| PROVIDED TEXT |
━━━━━━━━
The group was listed in France in 1999. CEO Frederic Rose joined in 2008, tasked with improving the financial performance of the group and to refocus it to reinforce its position as a technology leader in the market. At that stage, the business comprised a large number of diverse activities, meaning repositioning the group has not been straightforward. The M&A activity over the last few years is shown below in Exhibit 11.

Market leader in three entertainment-focused activities

There are now three core activities remaining, all of which hold a dominant position in their market segments, meeting the key criterion set by management for their retention. The revenue split of continuing business by activity and by geography is shown below. EBITDA split, however, is published by Entertainment Services and Connected Home, the former being the combined Production and DVD Services. These activities serve different markets with varying characteristics and we describe each in more detail below.

Exhibit 1 & 2

Production Services

The Production Services segment comprises seven brands, providing visual special effects (VFX), animation and post-production services. These are provided for the film, TV, VoD, advertising and games industries. Key brands are identified below, along with their key activities and markets and physical locations. Throughout this document we use the term VoD to include transactional (TVoD), advertising supported (AVoD) and subscriber (SVoD) models, sometimes known as over-the-top (OTT) services.
━━━━━━━━
(Stored data)
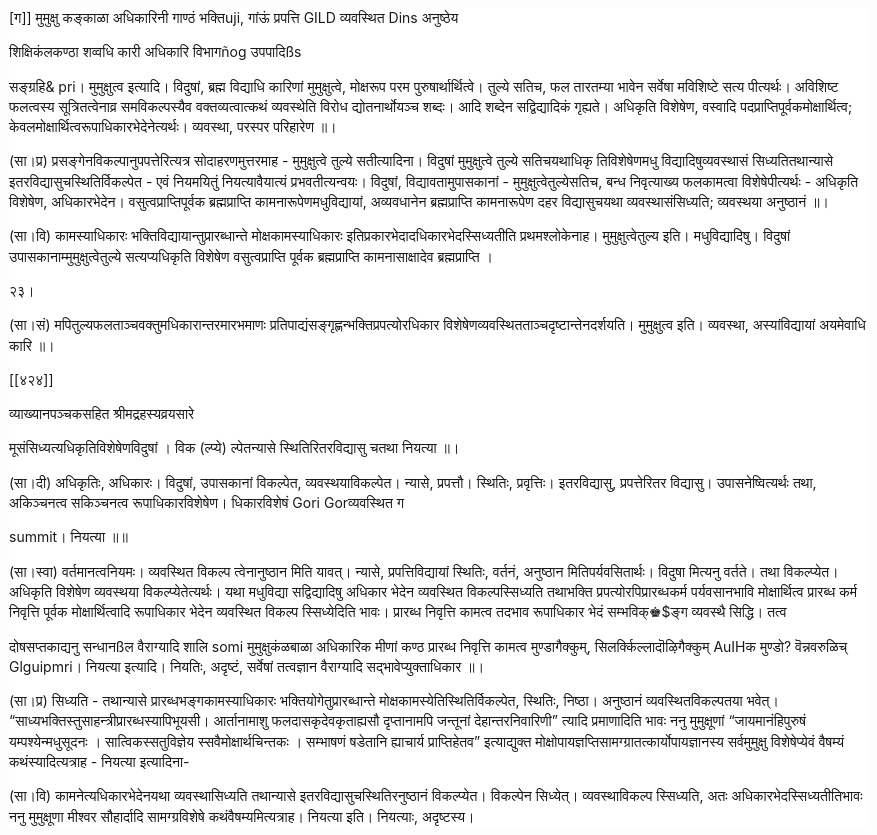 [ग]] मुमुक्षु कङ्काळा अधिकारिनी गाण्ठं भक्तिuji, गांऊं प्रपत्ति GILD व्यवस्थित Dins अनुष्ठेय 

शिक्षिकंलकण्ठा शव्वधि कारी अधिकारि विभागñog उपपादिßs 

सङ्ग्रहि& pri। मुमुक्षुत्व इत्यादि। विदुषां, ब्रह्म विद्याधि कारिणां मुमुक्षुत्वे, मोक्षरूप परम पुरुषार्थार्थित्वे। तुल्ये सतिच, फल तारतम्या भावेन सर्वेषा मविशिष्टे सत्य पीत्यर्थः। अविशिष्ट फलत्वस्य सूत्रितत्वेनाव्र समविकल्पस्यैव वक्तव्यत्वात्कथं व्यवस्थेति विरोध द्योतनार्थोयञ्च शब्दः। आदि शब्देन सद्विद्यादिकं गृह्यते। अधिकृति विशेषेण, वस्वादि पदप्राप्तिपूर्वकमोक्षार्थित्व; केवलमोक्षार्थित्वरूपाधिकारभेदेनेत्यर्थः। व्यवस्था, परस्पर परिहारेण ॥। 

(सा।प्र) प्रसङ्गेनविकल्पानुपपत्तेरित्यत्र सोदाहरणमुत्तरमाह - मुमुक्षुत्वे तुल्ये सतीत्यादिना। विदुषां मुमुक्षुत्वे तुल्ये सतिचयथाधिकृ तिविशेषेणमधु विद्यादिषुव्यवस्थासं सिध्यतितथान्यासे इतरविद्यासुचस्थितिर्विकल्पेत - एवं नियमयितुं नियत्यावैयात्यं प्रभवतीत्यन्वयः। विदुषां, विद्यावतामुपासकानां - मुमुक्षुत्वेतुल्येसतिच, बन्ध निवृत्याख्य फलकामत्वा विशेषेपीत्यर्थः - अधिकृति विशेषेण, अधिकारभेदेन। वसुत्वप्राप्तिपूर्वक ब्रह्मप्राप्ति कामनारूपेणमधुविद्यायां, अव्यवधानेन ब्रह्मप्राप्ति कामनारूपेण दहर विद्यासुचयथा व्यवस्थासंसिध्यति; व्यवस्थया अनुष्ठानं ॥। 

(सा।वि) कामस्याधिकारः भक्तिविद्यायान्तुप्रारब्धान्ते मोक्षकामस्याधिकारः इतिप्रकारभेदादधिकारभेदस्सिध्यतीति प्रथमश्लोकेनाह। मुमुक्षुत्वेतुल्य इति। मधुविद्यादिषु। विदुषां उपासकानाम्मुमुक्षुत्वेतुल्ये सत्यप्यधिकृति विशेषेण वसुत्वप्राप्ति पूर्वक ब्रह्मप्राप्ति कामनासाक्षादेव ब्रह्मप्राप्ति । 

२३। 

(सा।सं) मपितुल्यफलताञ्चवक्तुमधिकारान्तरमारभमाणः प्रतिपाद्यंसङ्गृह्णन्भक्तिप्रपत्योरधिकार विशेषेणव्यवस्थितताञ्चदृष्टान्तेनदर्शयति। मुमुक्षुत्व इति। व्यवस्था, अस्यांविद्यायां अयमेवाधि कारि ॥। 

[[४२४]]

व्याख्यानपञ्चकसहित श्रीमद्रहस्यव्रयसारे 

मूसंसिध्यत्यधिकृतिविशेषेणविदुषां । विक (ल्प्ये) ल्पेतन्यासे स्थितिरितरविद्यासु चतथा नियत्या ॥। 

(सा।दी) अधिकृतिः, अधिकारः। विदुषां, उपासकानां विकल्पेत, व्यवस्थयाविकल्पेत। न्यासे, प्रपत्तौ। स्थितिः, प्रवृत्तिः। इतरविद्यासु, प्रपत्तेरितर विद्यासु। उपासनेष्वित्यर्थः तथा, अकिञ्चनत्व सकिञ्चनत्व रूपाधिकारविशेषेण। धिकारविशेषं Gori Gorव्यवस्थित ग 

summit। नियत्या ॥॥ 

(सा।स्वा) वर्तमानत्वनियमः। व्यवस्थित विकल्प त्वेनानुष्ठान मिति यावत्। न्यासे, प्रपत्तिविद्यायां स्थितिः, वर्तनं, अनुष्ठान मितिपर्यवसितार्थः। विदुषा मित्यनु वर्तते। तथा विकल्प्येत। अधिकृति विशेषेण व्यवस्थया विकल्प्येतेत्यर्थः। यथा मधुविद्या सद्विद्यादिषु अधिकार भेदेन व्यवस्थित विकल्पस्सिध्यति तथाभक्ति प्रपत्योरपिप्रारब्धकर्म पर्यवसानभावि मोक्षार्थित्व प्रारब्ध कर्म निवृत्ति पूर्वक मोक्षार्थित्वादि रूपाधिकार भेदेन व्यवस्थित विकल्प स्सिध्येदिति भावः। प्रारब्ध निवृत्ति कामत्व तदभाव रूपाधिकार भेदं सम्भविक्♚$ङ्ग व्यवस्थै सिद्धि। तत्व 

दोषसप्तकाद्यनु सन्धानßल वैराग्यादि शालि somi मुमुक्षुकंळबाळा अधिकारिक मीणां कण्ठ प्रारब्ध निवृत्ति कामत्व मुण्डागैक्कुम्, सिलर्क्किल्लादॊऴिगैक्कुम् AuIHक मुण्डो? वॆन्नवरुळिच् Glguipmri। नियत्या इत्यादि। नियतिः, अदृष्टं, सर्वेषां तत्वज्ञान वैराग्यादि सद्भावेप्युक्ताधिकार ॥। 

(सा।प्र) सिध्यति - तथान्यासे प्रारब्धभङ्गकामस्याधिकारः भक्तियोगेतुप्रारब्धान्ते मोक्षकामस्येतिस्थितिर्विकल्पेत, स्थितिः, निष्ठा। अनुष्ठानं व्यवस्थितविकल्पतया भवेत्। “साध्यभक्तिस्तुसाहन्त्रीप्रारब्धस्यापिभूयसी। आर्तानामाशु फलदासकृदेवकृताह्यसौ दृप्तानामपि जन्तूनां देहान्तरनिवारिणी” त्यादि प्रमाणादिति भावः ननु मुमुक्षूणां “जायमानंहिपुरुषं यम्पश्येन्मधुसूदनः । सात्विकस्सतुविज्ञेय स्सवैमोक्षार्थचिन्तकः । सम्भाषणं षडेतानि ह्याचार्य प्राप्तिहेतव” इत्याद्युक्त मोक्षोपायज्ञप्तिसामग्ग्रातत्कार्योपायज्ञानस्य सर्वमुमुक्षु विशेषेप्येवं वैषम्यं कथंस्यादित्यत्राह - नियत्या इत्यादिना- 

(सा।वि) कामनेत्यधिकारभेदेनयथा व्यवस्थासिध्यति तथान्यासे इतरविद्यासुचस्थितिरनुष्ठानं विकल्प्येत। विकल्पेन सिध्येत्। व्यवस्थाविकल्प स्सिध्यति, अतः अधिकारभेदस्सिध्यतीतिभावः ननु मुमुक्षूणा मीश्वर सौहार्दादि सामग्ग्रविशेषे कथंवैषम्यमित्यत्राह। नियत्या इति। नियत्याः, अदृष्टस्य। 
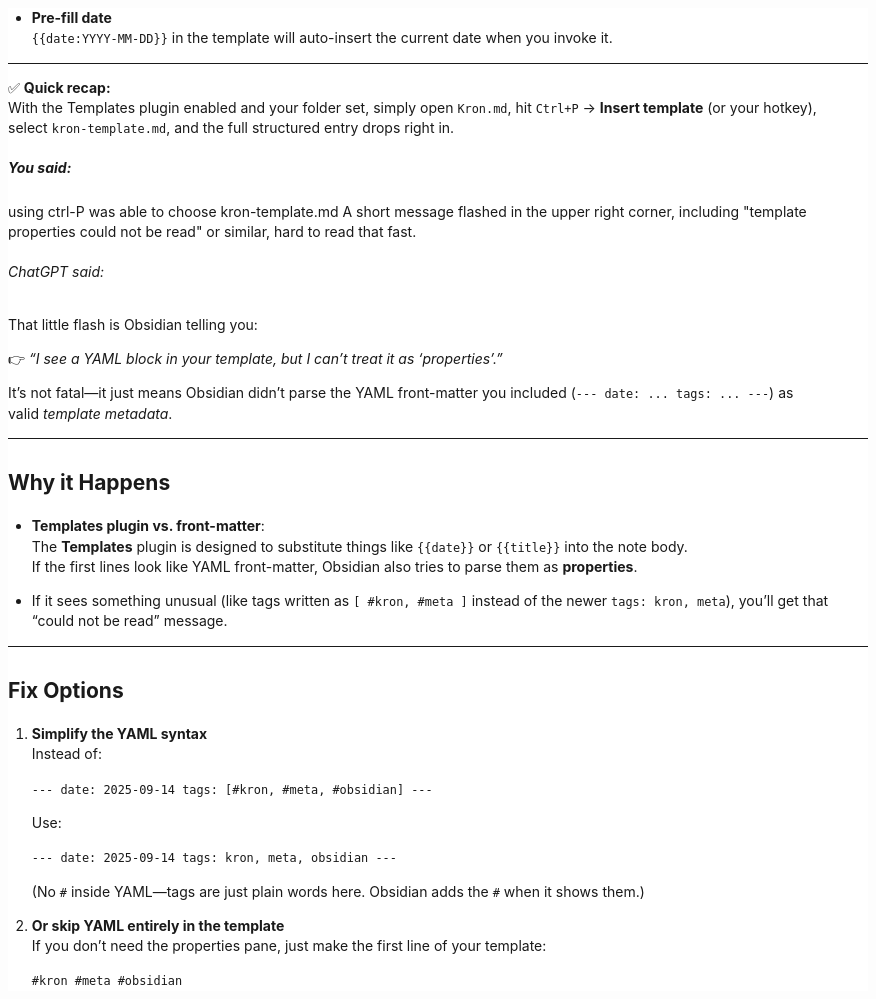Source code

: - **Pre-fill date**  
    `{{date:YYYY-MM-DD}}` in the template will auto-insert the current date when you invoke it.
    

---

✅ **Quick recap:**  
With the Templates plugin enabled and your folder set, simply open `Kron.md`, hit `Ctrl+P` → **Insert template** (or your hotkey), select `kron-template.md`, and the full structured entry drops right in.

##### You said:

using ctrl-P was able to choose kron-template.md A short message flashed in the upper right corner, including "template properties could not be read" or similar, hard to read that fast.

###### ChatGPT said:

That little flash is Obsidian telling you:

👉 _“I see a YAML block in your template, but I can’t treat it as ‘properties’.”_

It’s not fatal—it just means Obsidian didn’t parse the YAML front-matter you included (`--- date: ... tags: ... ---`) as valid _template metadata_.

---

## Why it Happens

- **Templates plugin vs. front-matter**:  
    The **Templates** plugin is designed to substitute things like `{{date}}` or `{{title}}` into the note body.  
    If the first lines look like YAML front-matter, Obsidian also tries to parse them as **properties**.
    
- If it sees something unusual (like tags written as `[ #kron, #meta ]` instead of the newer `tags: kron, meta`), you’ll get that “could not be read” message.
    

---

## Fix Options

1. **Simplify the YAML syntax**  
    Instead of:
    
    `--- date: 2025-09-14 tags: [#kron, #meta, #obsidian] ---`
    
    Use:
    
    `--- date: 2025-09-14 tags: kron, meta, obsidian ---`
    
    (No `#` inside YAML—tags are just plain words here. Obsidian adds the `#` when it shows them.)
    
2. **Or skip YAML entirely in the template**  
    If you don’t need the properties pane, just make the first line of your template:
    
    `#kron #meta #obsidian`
━━━━━━━━
| APPLY WHAT YOU READ |
[1] Answer these questions using the group overview:
(a) In what year was the group listed in France?
(b) How many core activities does the group now have?
(c) How many brands make up the Production Services segment?
[2] Quote the group overview from "Market leader in" to "more detail below.".

| EXERCISE SOLUTIONS |
[1]
(a) 1999
(b) Three
(c) Seven

[2]
Market leader in three entertainment-focused activities

There are now three core activities remaining, all of which hold a dominant position in their market segments, meeting the key criterion set by management for their retention. The revenue split of continuing business by activity and by geography is shown below. EBITDA split, however, is published by Entertainment Services and Connected Home, the former being the combined Production and DVD Services. These activities serve different markets with varying characteristics and we describe each in more detail below.